Sanatsız şehrin insanları

Tanburî rahmetli Dürri Turan üstad hakkında yayılanacak bir kitap  için telefonda nazik bir ses benden katkıda bulunmamı rıca ettiğinde bir makale yazacak kadar bilgi sahibi olmadığımı ileri sürerek itiraz etmiştim. Sonra nazik sesîn sahibini  kırmayarak görevi üstlendim. Böylece yıllar önce küllenmiş eski bir hatıra, zamanı aralayarak sabah gün doğmadan önce doğdu.

Üsküdar’da Özbekler Dergahı postnişini rahmetli **şeyh Necmi Efendi'**yle ara sıra karşıya geçer Şişli Osmanbey’de faaliyet sürdüren “İstanbul Belediye Konservatuvarı” na giderdik. Burada Şeyh’in ahpapları vardı: Galata Mevlevîhânesi son kudümzenbaşısı Sadeddin Heper, ünlü köşe yazarı Ref’i Cevad Ulunay, Neyzenbaşı Halil Can Şeyh'in yakınlarıydılar.
 
Birinci katta geniş bir masanın etrafında otururlardı. Burada Kemal Niyazi Seyhun, Dürri Turan, Nuri Duyguer ve Refik Fersan gibi musikimizin diğer tanınmış üstadları ile birlikte konservatuarın” Tasnif Hey’eti” ni meydana getirlerdi.

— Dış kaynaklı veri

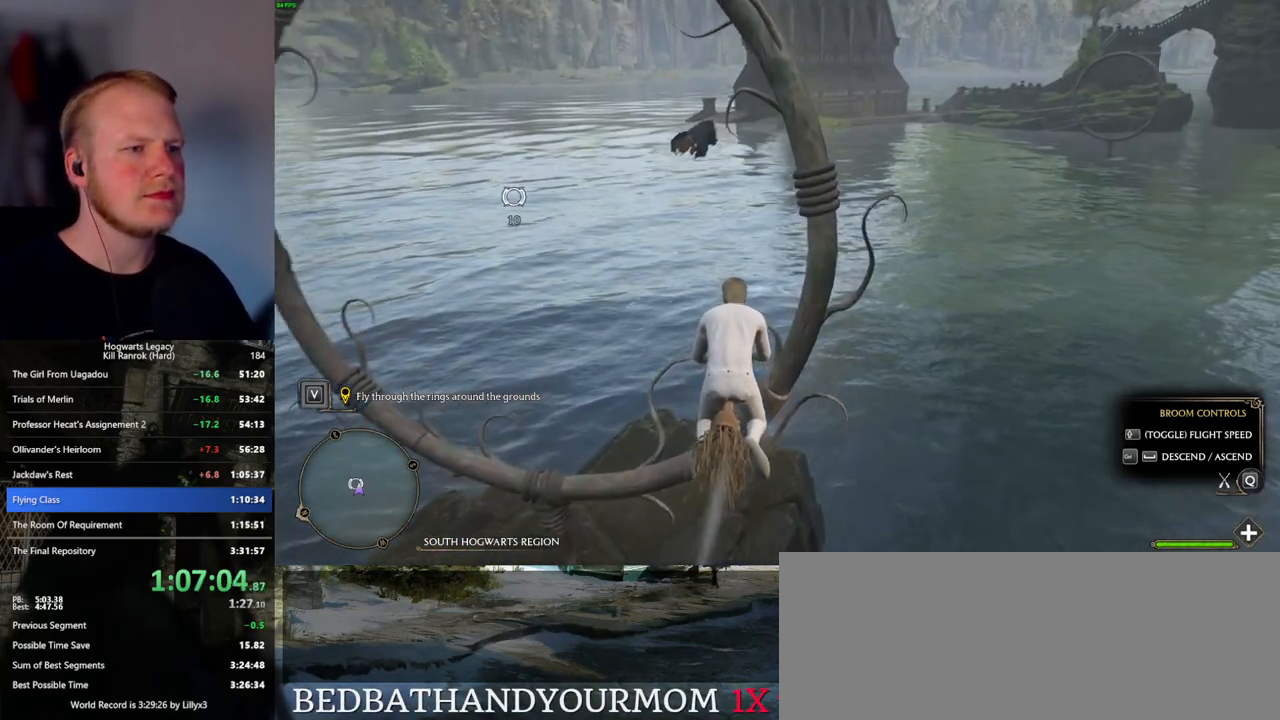
{"keys": ["w"], "mouse": [], "events": [[383, "d", "up"]]}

Bu hey’et unutulmuş eski eserleri bulup çıkarmaya ve onarmaya memurdu.

Burası bir ilim yeriydi. Müziğin en büyük üstadları, burada  buluşarak, eski zamanlardan kalma en muhteşem san’at dallarından birini yok olmaktan kurtarmak ve onu şanlı mazinin bir hatırası olarak gelecek nesillere aktarmakla görevliydiler. İşleri zordu. Adeta “restoratör mimar” gibiydiler. Şekli bozulmuş, yıkılmış, hatta yok olmuş bir binanın  taşları ile o binayı yeniden ayağa kaldırmak gibi ağır bir sorumluluk taşıyorlardı. Eski müziğimiz sanki İskenderiye feneri'ydi ve bu hey’et onu bir depremle düştüğü denizden bulup çıkaracak, eksiğini gediğini tamamlayarak yerine dikecekti.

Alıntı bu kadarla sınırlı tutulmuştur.